Graham Percival wrote:
I mean, in Japanese there's no pluralization of nouns. Given the writing that I see from the graduate students here, I gather that Chinese doesn't pluralize nouns either. Now how can I explain to them how to do something as simple as saying "one foo" and "two foos" ? There's nothing /approacing/ a firm rule for this. I just have tons and tons of special cases (subconsciously) memorized, so I instantly recognize that "In the morning, I pulled my beet onto my foots" is wrong.
Chinese doesn't pluralize nouns. But it does have measure words, and different measure words go with different nouns.
Of course you have to learn the irregular plurals. Like you have to learn the words in the first place.
I'm not as sympathetic when they forget to add a "the" or "an" in front of a noun.

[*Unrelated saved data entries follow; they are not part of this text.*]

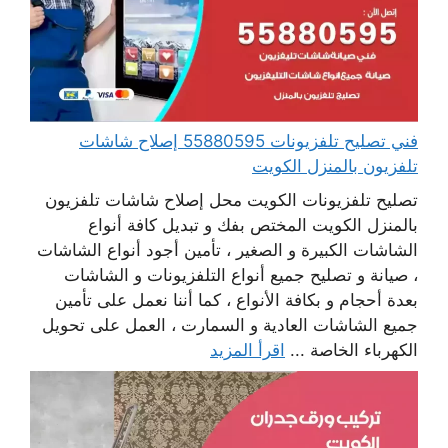
فني تصليح تلفزيونات 55880595 إصلاح شاشات
تلفزيون بالمنزل الكويت
تصليح تلفزيونات الكويت محل إصلاح شاشات تلفزيون
بالمنزل الكويت المختص بفك و تبديل كافة أنواع
الشاشات الكبيرة و الصغير ، تأمين أجود أنواع الشاشات
، صيانة و تصليح جميع أنواع التلفزيونات و الشاشات
بعدة أحجام و بكافة الأنواع ، كما أننا نعمل على تأمين
جميع الشاشات العادية و السمارت ، العمل على تحويل
الكهرباء الخاصة ...
اقرأ المزيد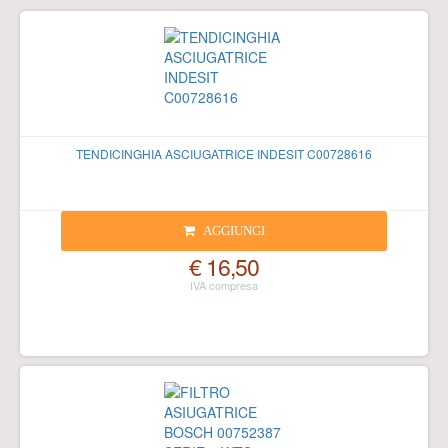
TENDICINGHIA ASCIUGATRICE INDESIT C00728616
AGGIUNGI
€ 16,50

English is consistent on that point.
It is not. Countable and uncountable nouns are already a good hour's lesson. (I know, I've taught it.) Then you get to the irregularities, like why you write a piece for piano, instead of "the piano".
Really, if any HCI (err, that's Human-Computer Interface, a sub-field of Computer Science) guy proposed "hey, let's invent a new language such that the average first-year university student native speaker doesn't know how to pronounce every single word at first glance", he'd be laughed out of the room.
All natural languages have complexity lurking somewhere. It's to do with us all having the same kind of brains.
IMNSHO, one of the first rules of an (alphabetized) written language should be that every single word should be pronouncable by a complete novice after 10 hours of study. Or maybe 5 or 20... but you get the idea.
Sure, and what about languages with a variety of accents, like English? Which one do you base the spelling on?